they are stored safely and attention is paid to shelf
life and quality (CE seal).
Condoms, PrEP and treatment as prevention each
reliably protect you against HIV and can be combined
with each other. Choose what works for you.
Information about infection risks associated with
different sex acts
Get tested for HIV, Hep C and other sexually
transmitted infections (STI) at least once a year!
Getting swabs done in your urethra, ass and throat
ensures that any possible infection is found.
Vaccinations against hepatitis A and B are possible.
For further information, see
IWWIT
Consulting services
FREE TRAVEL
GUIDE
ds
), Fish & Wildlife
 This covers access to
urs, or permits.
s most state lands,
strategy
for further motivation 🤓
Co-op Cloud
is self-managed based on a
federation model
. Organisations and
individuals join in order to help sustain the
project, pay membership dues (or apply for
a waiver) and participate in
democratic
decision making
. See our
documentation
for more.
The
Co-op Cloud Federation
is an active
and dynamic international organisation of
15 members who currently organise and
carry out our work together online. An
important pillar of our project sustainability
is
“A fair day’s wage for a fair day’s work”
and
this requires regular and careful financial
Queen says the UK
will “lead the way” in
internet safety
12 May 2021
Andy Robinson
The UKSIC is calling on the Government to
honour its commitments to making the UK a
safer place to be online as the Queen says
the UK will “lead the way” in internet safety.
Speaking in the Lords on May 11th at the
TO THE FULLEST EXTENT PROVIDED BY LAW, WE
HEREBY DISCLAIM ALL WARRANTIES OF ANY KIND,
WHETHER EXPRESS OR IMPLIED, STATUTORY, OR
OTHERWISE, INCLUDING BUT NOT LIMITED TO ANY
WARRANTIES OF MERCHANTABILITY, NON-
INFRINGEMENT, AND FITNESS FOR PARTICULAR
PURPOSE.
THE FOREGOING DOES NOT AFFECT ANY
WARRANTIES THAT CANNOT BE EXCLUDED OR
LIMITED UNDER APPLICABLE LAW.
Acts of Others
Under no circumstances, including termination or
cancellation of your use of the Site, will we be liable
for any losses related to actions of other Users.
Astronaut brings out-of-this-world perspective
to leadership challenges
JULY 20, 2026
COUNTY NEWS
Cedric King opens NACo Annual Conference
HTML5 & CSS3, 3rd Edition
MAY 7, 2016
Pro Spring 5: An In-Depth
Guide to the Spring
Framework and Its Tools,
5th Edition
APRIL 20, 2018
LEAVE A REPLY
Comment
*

**ASSIGNED TASK:**
Copy out the data above word for word, starting at its first line and ending with the line that contains "documentation".

**SOLVED EXERCISE:**
they are stored safely and attention is paid to shelf
life and quality (CE seal).
Condoms, PrEP and treatment as prevention each
reliably protect you against HIV and can be combined
with each other. Choose what works for you.
Information about infection risks associated with
different sex acts
Get tested for HIV, Hep C and other sexually
transmitted infections (STI) at least once a year!
Getting swabs done in your urethra, ass and throat
ensures that any possible infection is found.
Vaccinations against hepatitis A and B are possible.
For further information, see
IWWIT
Consulting services
FREE TRAVEL
GUIDE
ds
), Fish & Wildlife
 This covers access to
urs, or permits.
s most state lands,
strategy
for further motivation 🤓
Co-op Cloud
is self-managed based on a
federation model
. Organisations and
individuals join in order to help sustain the
project, pay membership dues (or apply for
a waiver) and participate in
democratic
decision making
. See our
documentation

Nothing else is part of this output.